AKP’den Erdoğan karşıtı beyanname

AKP'nin açıklanan seçim beyannamesinin nasıl hazırlandığını, Erdoğan'ın bu hazırlığa hangi aşamada müdahale ettiğini bilemeyiz. Ama ortada bir gariplik var.

Gariplik, beyannamedeki başkanlık formülasyonunun yetersizliğiyle ilgili değil yalnızca. Sanki, Erdoğan başkanlığın Türkiye için neden gerekli olduğunu çok mu iyi anlatıyor? Diktatör, yasama ve yürütme üzerine ortaokul vatandaşlık bilgisi derslerinden alınma cümlelerle anlattıklarıyla aklı başında kimseyi ikna edemez, bu yolla asıl heveslerini saklayamaz.

Başkanlığın gerekleri bağlamında AKP'lileri bile hayal kırıklığına uğratan bu metnin problemi, ekonomi konusunda neredeyse hiçbir hedef içermemesi de değil, Kürt sorunu hakkında kaçak güreşmesi de...

Bunlar ve diğer başlıkları kesen ortak bir doğru var: AKP'nin seçim beyannamesinin Türkiye hakkında bir iddiası yok.

İddialılık deli saçması büyük projeler uydurmak anlamına gelmiyor. Bu beyannameyi her seçimde ortaya atılan ve havada kalan Kanalistanbul benzeri projeler de kurtaramazdı. AKP'nin önceki seçim kampanyalarının esas farkı, kendine güven ve bu güven vesilesiyle partinin Türkiye ile kurduğu ilişkiydi. AKP, Türkiye'yi dönüştürmeyi, gericiliğin ve paranın saltanatını derinleştirmeyi son noktasına kadar götürmekte kararlıydı.

AKP'de artık ne kendine güven var ne de kararlılık...

Seçim kampanyasının başladığı salona bakan herkes, güvensizlik ve kafa karışıklığı görüyor. Bunun nedeni de, Türkiye'nin dönüşmüş, AKP'nin hedeflerine ulaşmış olması değil. Tam tersine, Türkiye, AKP'nin hedefleri doğrultusunda çok yol aldı, ancak AKP'nin kendisi için biçtiği elbiseye sığmayacağını da defalarca gösterdi.

AKP yapamayacağını, yolun sonunu göremeyeceğini anladığı için bocalıyor.
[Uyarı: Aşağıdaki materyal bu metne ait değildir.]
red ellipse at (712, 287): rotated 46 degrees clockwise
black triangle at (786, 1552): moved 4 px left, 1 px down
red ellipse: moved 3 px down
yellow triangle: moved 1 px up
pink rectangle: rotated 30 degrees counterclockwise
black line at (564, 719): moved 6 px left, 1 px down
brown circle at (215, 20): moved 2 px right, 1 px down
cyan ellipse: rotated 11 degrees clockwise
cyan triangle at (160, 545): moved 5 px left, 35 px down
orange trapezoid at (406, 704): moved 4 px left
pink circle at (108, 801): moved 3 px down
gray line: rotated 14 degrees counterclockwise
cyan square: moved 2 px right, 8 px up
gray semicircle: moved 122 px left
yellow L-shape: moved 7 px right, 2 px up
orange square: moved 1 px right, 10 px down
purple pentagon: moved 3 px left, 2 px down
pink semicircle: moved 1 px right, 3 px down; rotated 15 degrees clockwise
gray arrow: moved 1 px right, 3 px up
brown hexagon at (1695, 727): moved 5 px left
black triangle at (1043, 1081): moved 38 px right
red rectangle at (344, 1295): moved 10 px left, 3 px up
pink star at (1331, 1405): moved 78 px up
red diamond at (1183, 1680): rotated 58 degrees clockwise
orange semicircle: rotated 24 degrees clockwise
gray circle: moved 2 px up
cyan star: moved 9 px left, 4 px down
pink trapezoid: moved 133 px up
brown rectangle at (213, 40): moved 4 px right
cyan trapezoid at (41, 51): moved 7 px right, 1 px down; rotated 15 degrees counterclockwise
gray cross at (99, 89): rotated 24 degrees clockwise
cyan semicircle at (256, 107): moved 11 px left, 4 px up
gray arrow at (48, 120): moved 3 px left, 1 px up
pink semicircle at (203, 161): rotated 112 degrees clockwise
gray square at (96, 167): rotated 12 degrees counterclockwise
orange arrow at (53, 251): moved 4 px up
Ülkenin siyasi-ekonomik durumu ve uluslararası koşullar AKP'yi köşeye sıkıştırdıkça, belli ki kafalar daha çok karışıyor.

Bir parti olarak AKP, tahliye planı arıyor: Başka bir AKP'ye yumuşak geçiş veya bir koalisyon için zemin hazırlama ya da bölünme yoluyla ortaya çıkacak AKP türevlerine binip gemiyi terk etme... Belki bambaşka bir çözüm...

Ne kadar iddialı görünmeye çalışırsa çalışsın, bu denli iddiasız bir başlangıç, partinin Erdoğan'ın dar hizbi haricindeki bölümünün aklında bunların olduğunu gösteriyor.

Ama bu senaryoların hiçbirinde Erdoğan yok, çünkü bu yaklaşımda Erdoğan'a yer yok!

Bu yaklaşımın ürünü olan AKP'nin iddiasız seçim beyannamesi, bu nedenle Erdoğan'a karşı yazılmış bir beyannamedir. Böylesi iddiasız bir metin Erdoğan'ı taşıyamaz. Erdoğan'ı bulunduğu yerde yalnızca daha iddialı, daha büyük siyasi hedefler tutabilir. Tayyip Erdoğan, bu anlamda durduğu anda düşecek, yalnızlığı ile ihtirası ters orantılı bir diktatördür.

Erdoğan'ın çevresindeki yaprak dökümünü hızlandıran da yine aynı çözümsüz ters orantıdır. Çözümsüzlüğe çözüm bulmaya çalışmak, aptalca ve tüketici bir iştir. Erdoğan'ın etrafındaki aptallık zincirinin halkalarını, diktatörü daha da yalnızlaştırmak üzere, zamanı geldiğinde tasfiye eden işte bu mekanizmadır.

Zincirde sıra son halkaya geldiğinde sevinen belli ki yalnızca AKP'nin dışı olmayacak. Ben demiyorum, AKP'nin seçim beyannamesi öyle söylüyor.


(Bu yazı 17 Nisan 2015 Perşembe tarihli Günlük soL'da yayımlanmıştır.)